Why do (should) legal academics blog?

Following on from the self-referential legal blogging conference and why do I blog? posts in the last few weeks, here’s some more navel gazing: why do (and/or should) legal academics blog? This one’s provoked by a thoughful interview by Jack Balkin which he reproduced on his blog Balkinization. He has been thinking about these issues for a while now, and this post has predicatably provoked many equally thoughtful replies, such as those here, here and here (and a good resource on the issue in general is here). Some of the comments in these posts resonated with me. Balkin mused:

Blogging changes the relationship between law professors and their audiences because professors can reach more people. It changes the relationship between law professors and journalists because law professors don’t need journalists to get their ideas out to the broader public; conversely, blogging makes it easier for journalists to find the right experts to interview. It changes the timing and pace of legal scholarship because law professors can talk about cases the day they come down, driving the discussion forward in a very short time rather than through a series of law review articles that may take years to appear. Just as the Internet collapses the news cycle, it also collapses the publication and discussion cycle. It produces a type of legal writing that is more journalistic, more personal, and more driven by current events.

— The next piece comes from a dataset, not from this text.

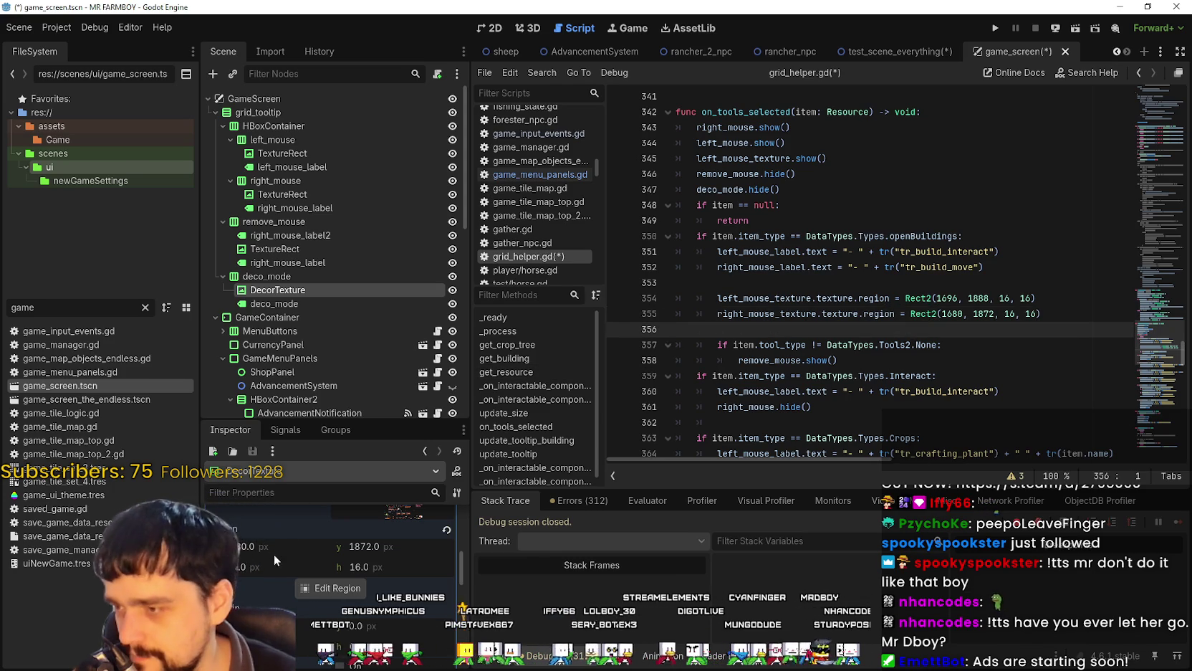
# Reopen the AtlasTexture region editor from the Inspector.
pyautogui.scroll(3, 356, 624)
pyautogui.scroll(-3, 356, 624)
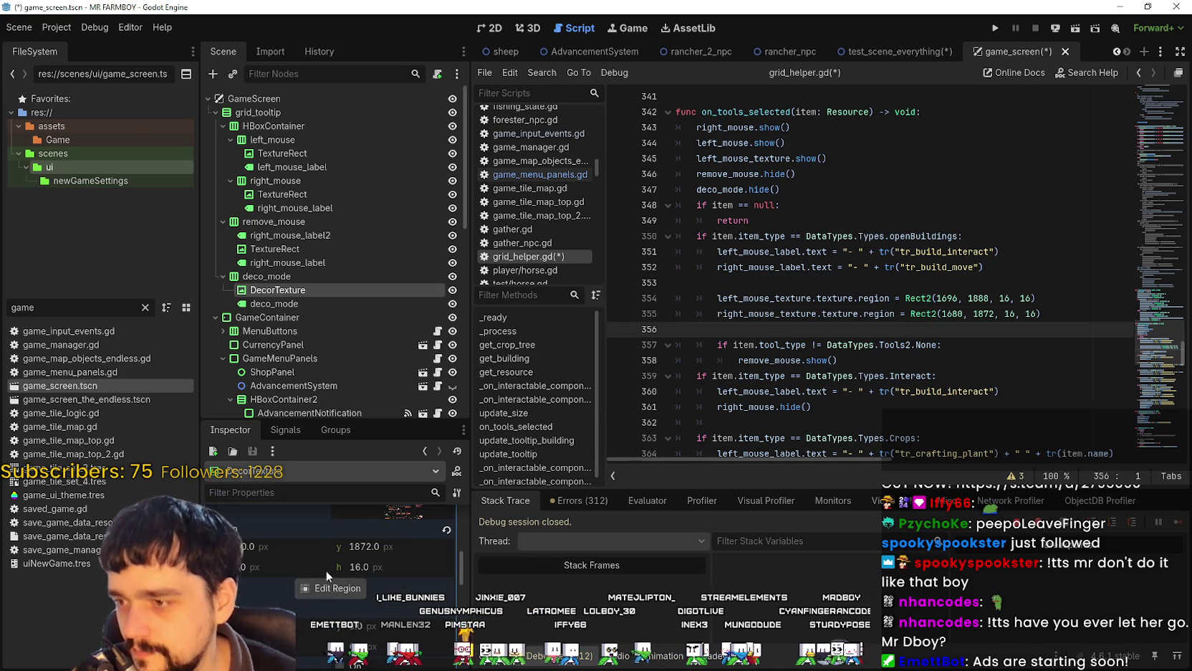
pyautogui.click(328, 586)
pyautogui.scroll(-8, 742, 281)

Compared with traditional legal scholarship, blogging produces a different combination of analysis and opinion. The conversation is more informal, and it progresses very quickly. People also use sources differently: they cite to supporting information or authorities by linking to them, so that you can see the evidence for yourself.

I would agree with all of that, except that in Ireland it’s very difficult to blog about decisions on the day they come out, as it often takes a long time for judgments to appear on the Courts Service judgments website, bailii, or irlii, to say nothing of the subscription services like Firstlaw and Westlaw.ie.

In a glimpse into the future, he predicted:

In the legal academy, you will get an increasing integration between blogs and legal scholarship, between blogs and what you read in law reviews. As I mentioned, law reviews are already experimenting with blogs as adjuncts to their online presence. There will be more connections between blogs and SSRN and other online publications. More and more legal scholarship will occur in blog formats, or link to blogs, or cite to blogs, and the distinctions between blogging and other forms of legal scholarship will begin to blur, even if some important differences remain. … All this will take time. … But don’t expect all this to happen overnight. The culture of legal institutions changes slowly.

Similarly, Douglas Berman on Law School Innovation said:

If blogging continues to be an especially valuable medium for an especially large percentage of law professors, I predict it is only a matter of time before every law professor is expected to have (or contribute to) a legal blog of one sort or another.

That may be true of the direction in the US, but I suspect that it will be a long time before Irish (or even UK) law schools can foresee this as a proximate destination. It will therefore be an even slower process here than there. But cearta is meant as a start; there are good Irish law blogs in the blogroll on the right taskbar; and I hope that others will follow and overtake.